Xu David, Jalal Shadia I, Sledge George W, Meroueh Samy O
Center for Computational Biology and Bioinformatics, Indiana University School of Medicine, Indianapolis, Indiana 46202, USA.
Mol Biosyst. 2016 Oct 20;12(10):3067-87. doi: 10.1039/c6mb00231e. Epub 2016 Jul 25.
The Cancer Genome Atlas (TCGA) offers an unprecedented opportunity to identify small-molecule binding sites on proteins with overexpressed mRNA levels that correlate with poor survival. Here, we analyze RNA-seq and clinical data for 10 tumor types to identify genes that are both overexpressed and correlate with patient survival. Protein products of these genes were scanned for binding sites that possess shape and physicochemical properties that can accommodate small-molecule probes or therapeutic agents (druggable). These binding sites were classified as enzyme active sites (ENZ), protein-protein interaction sites (PPI), or other sites whose function is unknown (OTH). Interestingly, the overwhelming majority of binding sites were classified as OTH. We find that ENZ, PPI, and OTH binding sites often occurred on the same structure suggesting that many of these OTH cavities can be used for allosteric modulation of enzyme activity or protein-protein interactions with small molecules. We discovered several ENZ (PYCR1, QPRT, and HSPA6) and PPI (CASC5, ZBTB32, and CSAD) binding sites on proteins that have been seldom explored in cancer. We also found proteins that have been extensively studied in cancer that have not been previously explored with small molecules that harbor ENZ (PKMYT1, STEAP3, and NNMT) and PPI (HNF4A, MEF2B, and CBX2) binding sites. All binding sites were classified by the signaling pathways to which the protein that harbors them belongs using KEGG. In addition, binding sites were mapped onto structural protein-protein interaction networks to identify promising sites for drug discovery. Finally, we identify pockets that harbor missense mutations previously identified from analysis of TCGA data.

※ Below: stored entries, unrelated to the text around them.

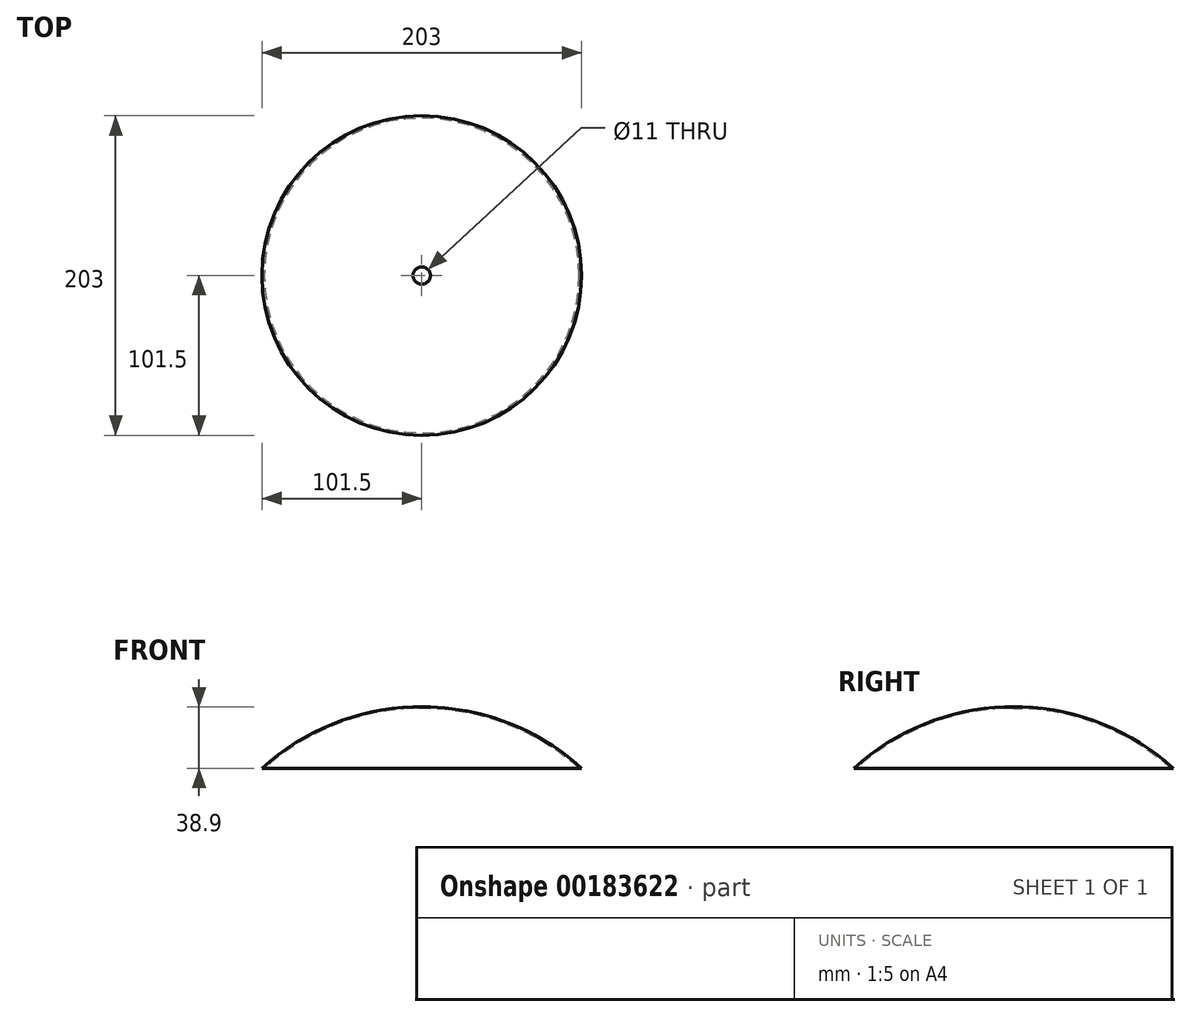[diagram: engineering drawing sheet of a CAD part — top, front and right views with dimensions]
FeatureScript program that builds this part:
annotation { "Feature Type Name" : "Feature", "Feature Type Description" : "" }
export const myFeature = defineFeature(function(context is Context, id is Id, definition is map)
    precondition{}
    {
        {
            var Q0;
            Q0=qCreatedBy(makeId("Front.planeOp"),FACE);
            var sketch = newSketch(context, id + "F0", { "sketchPlane" : qUnion([Q0])});
            skLineSegment(sketch, "E0.bottom", {"start": v(0, -19) * mm, "end": v(100, -19) * mm});
            skArc(sketch, "E1", {"start": v(100, -19) * mm, "mid": v(53.49, 9.18) * mm, "end": v(0, 19) * mm});
            skPoint(sketch, "E1.second.point", {"position": v(0, 19) * mm});
            skLineSegment(sketch, "E2", {"start": v(0, 19) * mm, "end": v(0, -19) * mm});
            skSolve(sketch);
        }
        {
            var Q0;
            Q0 = qSketchRegion(id + "F0", true);
            var Q1;
            Q1=sQuery(id+"F0.wireOp",EDGE,"E2");
            revolve(context, id + "F1", {"entities" : qUnion([Q0]), "axis" : qUnion([Q1]), "revolveType" : RevolveType.FULL});
        }
        {
            var Q0;
            Q0=makeQuery(id+"F1.opRevolve","SWEPT_FACE",FACE,{"disambiguationData":[OSD([sQuery(id+"F0.wireOp",EDGE,"E0.bottom")])]});
            shell(context, id + "F2", {"entities" : qUnion([Q0]), "thickness" : 1 * mm, "oppositeDirection" : true});
        }
        {
            var Q0;
            Q0=qCreatedBy(makeId("Top.planeOp"),FACE);
            var sketch = newSketch(context, id + "F3", { "sketchPlane" : qUnion([Q0])});
            skCircle(sketch, "E3", {"center": v(0, 0) * mm, "radius": 5.5 * mm});
            skSolve(sketch);
        }
        {
            var Q0;
            Q0 = qSketchRegion(id + "F3", true);
            extrude(context, id + "F4", {"entities" : qUnion([Q0]), "operationType" : NewBodyOperationType.REMOVE, "endBound" : BoundingType.THROUGH_ALL, "depth" : 25 * mm});
        }
    });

The occurrence of mutations in these binding sites provides new opportunities to develop small-molecule probes to explore their function in cancer.
癌症基因组图谱(TCGA)提供了一个前所未有的机会,可用于识别mRNA水平过表达且与生存不良相关的蛋白质上的小分子结合位点。在此,我们分析了10种肿瘤类型的RNA测序和临床数据,以识别那些既过表达又与患者生存相关的基因。对这些基因的蛋白质产物进行扫描,寻找具有能够容纳小分子探针或治疗药物(可成药)的形状和物理化学性质的结合位点。这些结合位点被分类为酶活性位点(ENZ)、蛋白质-蛋白质相互作用位点(PPI)或功能未知的其他位点(OTH)。有趣的是,绝大多数结合位点被分类为OTH。我们发现ENZ、PPI和OTH结合位点常常出现在同一结构上,这表明许多这些OTH腔可用于酶活性的变构调节或小分子介导的蛋白质-蛋白质相互作用。我们在癌症研究中很少探索的蛋白质上发现了几个ENZ(PYCR1、QPRT和HSPA6)和PPI(CASC5、ZBTB32和CSAD)结合位点。我们还发现了在癌症研究中已被广泛研究但此前未用小分子探索过的蛋白质,这些蛋白质具有ENZ(PKMYT1、STEAP3和NNMT)和PPI(HNF4A、MEF2B和CBX2)结合位点。使用KEGG将所有结合位点按照含有它们的蛋白质所属的信号通路进行分类。此外,将结合位点映射到蛋白质-蛋白质相互作用结构网络上,以识别有前景的药物发现位点。最后,我们确定了含有先前从TCGA数据分析中识别出的错义突变的口袋。这些结合位点中突变的出现为开发小分子探针以探索它们在癌症中的功能提供了新机会。